> 原文摘录:
-=-=-=-=-
一审宣判后,被告人李某达提出上诉。二审法院经审理裁定驳回上诉,维持原判,并依法将本案报请最高人民法院核准。最高人民法院依法裁定核准以故意杀人罪判处被告人李某达死刑。

裁判思路

本案中,被告人李某达于2015年8月9日作案后逃离案发现场,并于当晚19时许持本人身份证入住某某饭店。8月10日23时许,民警在接报周某某失踪后,通过调查锁定李某达有重大作案嫌疑,在赶赴李某达暂住地敲门未果后,经公安网查询确定李某达位于某某饭店。8月11日1时许,民警在某某饭店客房内将李某达抓获。李某达当场供认将周某某杀害的事实。当日3时许,李某达带领民警前往其暂住地发现周某某的尸体。
-=-=-=-=-
> 所附数据:
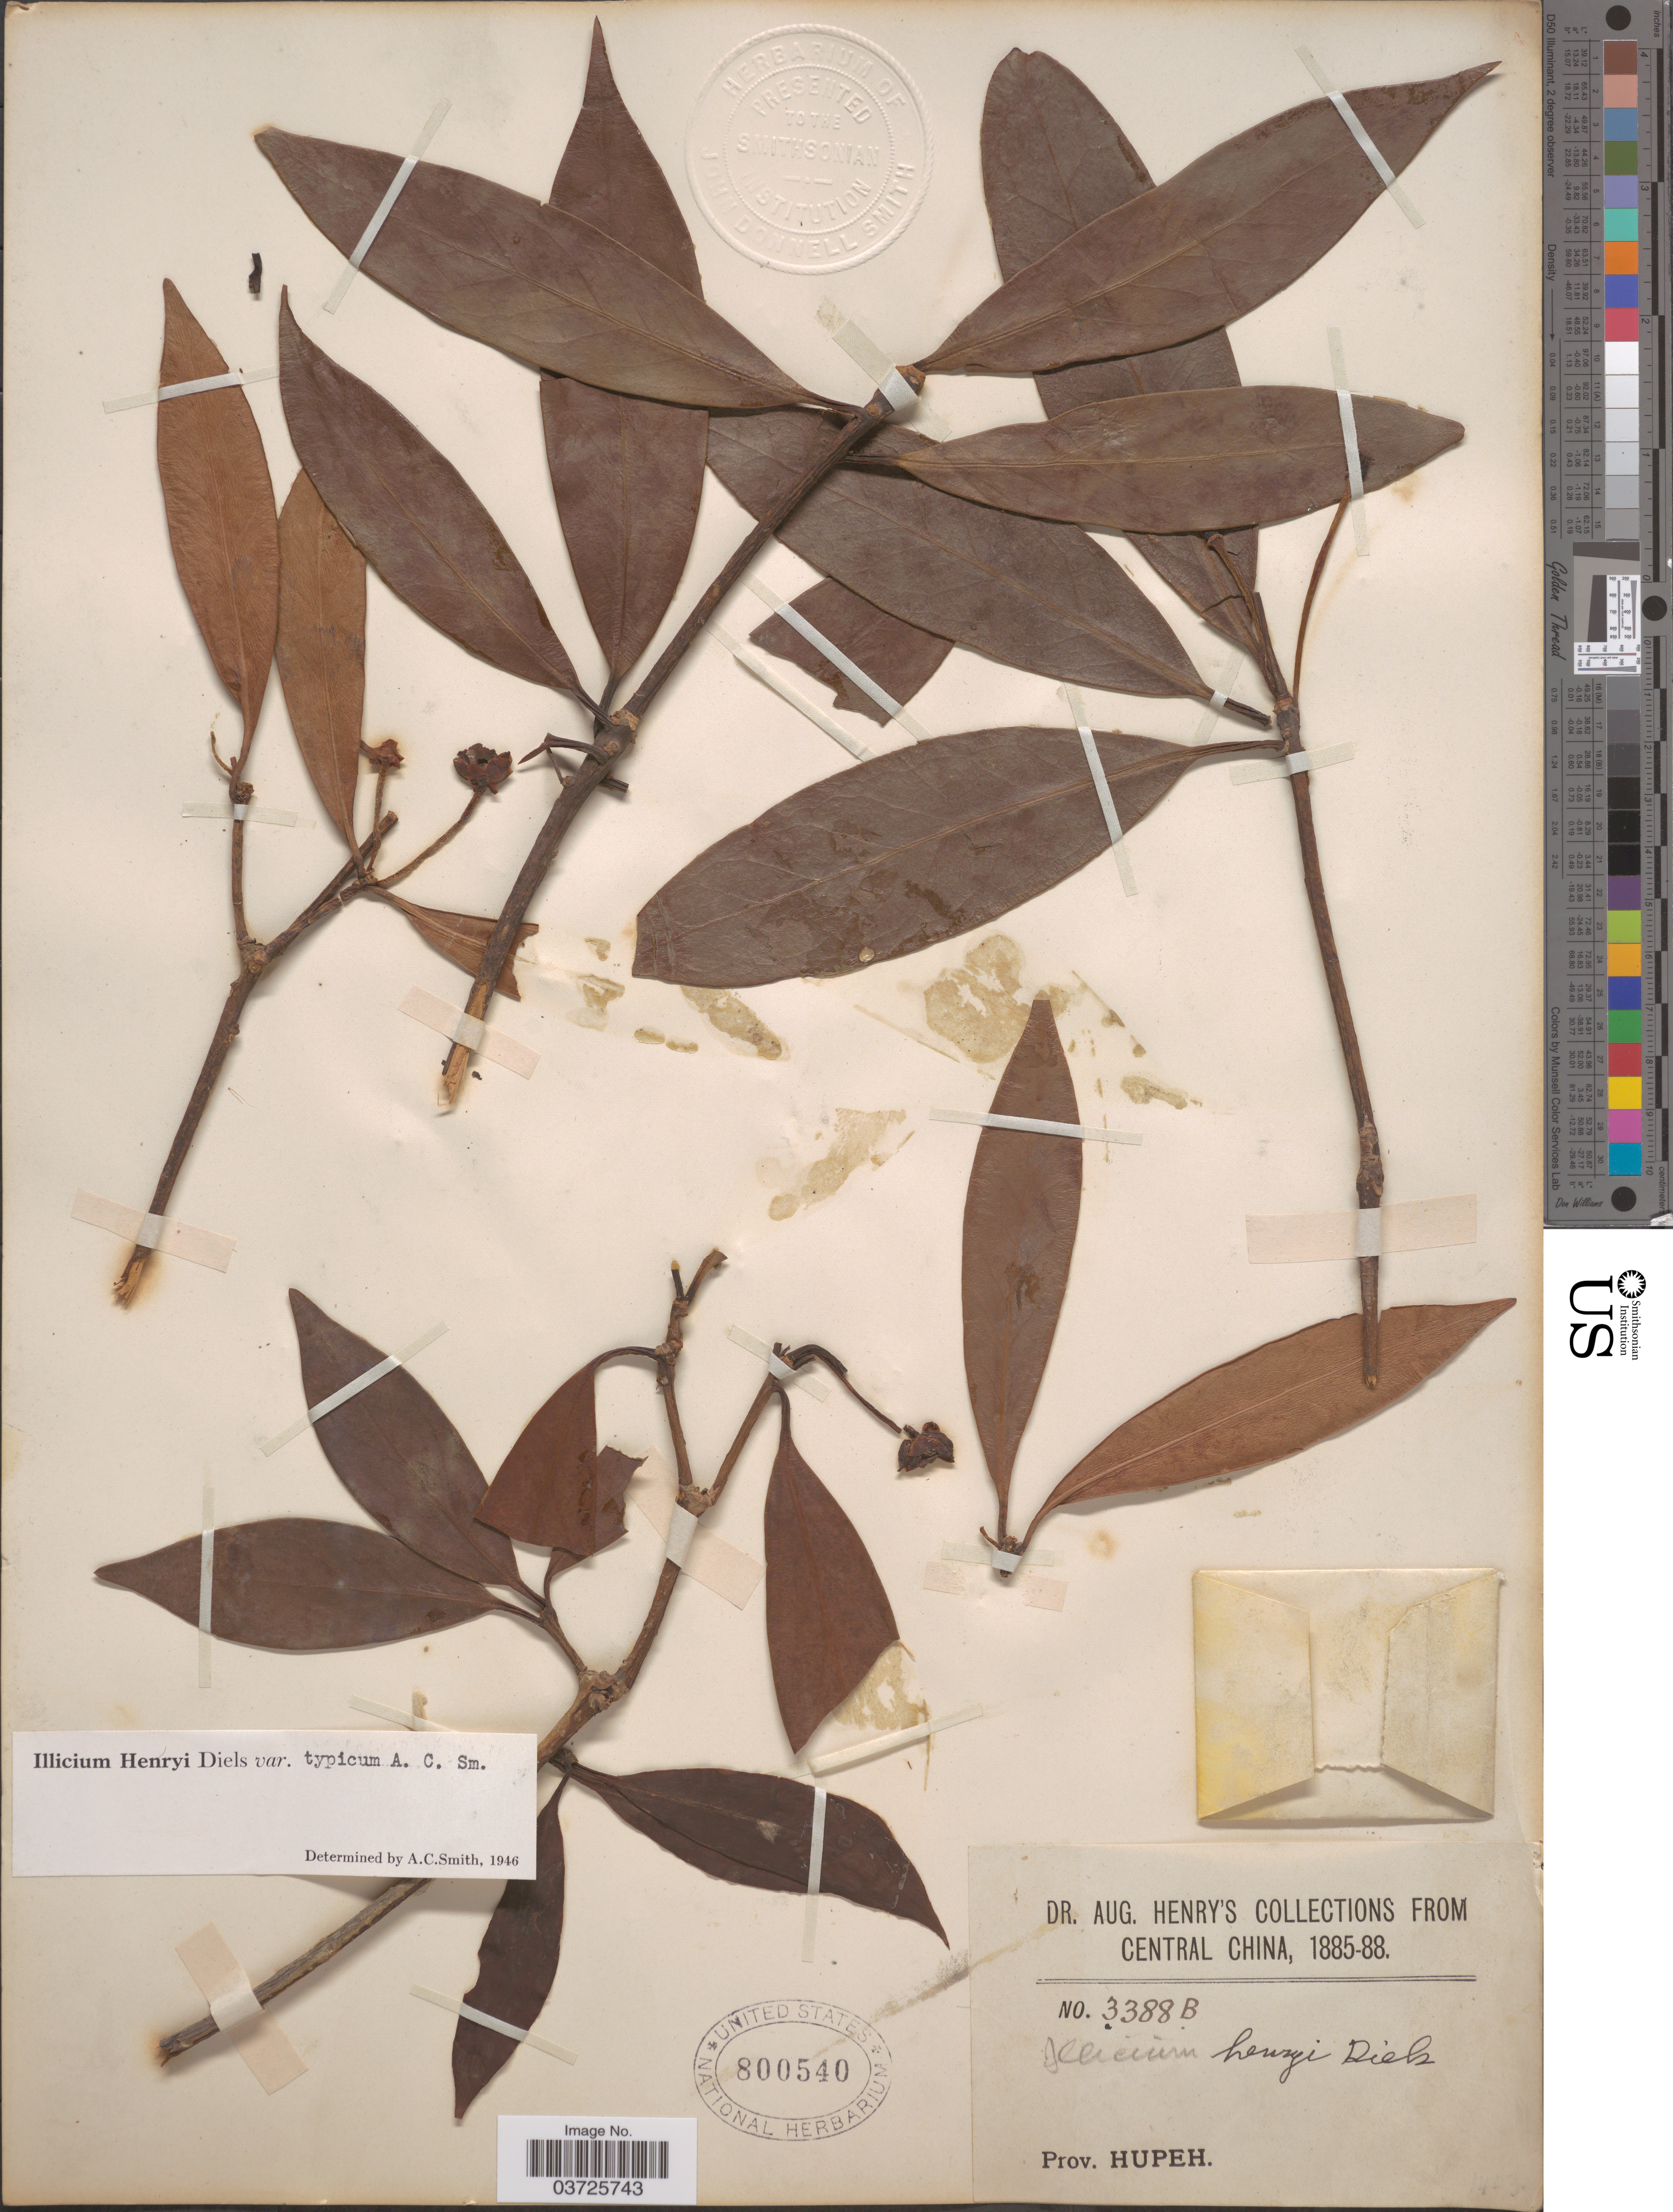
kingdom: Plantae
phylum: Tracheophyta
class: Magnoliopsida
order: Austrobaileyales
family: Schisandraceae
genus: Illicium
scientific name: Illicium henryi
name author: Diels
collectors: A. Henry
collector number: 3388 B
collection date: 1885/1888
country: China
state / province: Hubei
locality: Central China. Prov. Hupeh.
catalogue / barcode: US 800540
-=-=-=-=-
> 任务目标:
1. 从李某达案原文中摘录一段,以“本案中,被告人李某达于201”开头,一直到“往其暂住地发现周某某的尸体。”为止,须逐字照录。
2. 请续写李某达故意杀人案的原文,从其末句之后接着写下去。
各条目均为独立材料,与上述李某达案原文并无关联。

> 预期输出:
1.
本案中,被告人李某达于2015年8月9日作案后逃离案发现场,并于当晚19时许持本人身份证入住某某饭店。8月10日23时许,民警在接报周某某失踪后,通过调查锁定李某达有重大作案嫌疑,在赶赴李某达暂住地敲门未果后,经公安网查询确定李某达位于某某饭店。8月11日1时许,民警在某某饭店客房内将李某达抓获。李某达当场供认将周某某杀害的事实。当日3时许,李某达带领民警前往其暂住地发现周某某的尸体。

2.
李某达的辩护人辩称,根据被告人李某达的供述,李某达朋友王某某在李某达到案前一个小时,曾电话告知李某达警察在寻找其,李某达知道此情况后仍待在其实名登记入住的饭店中等待公安机关到来,成立“待捕型”自首。虽然在案证据无法证实李某达明确知道公安机关已对其展开侦查,但延伸可探讨的问题即行为人在逃离案发现场后,明知已针对其展开侦查活动,仍滞留于司法机关可以明确查询到的藏匿地点等待抓捕,能否认定为自动投案。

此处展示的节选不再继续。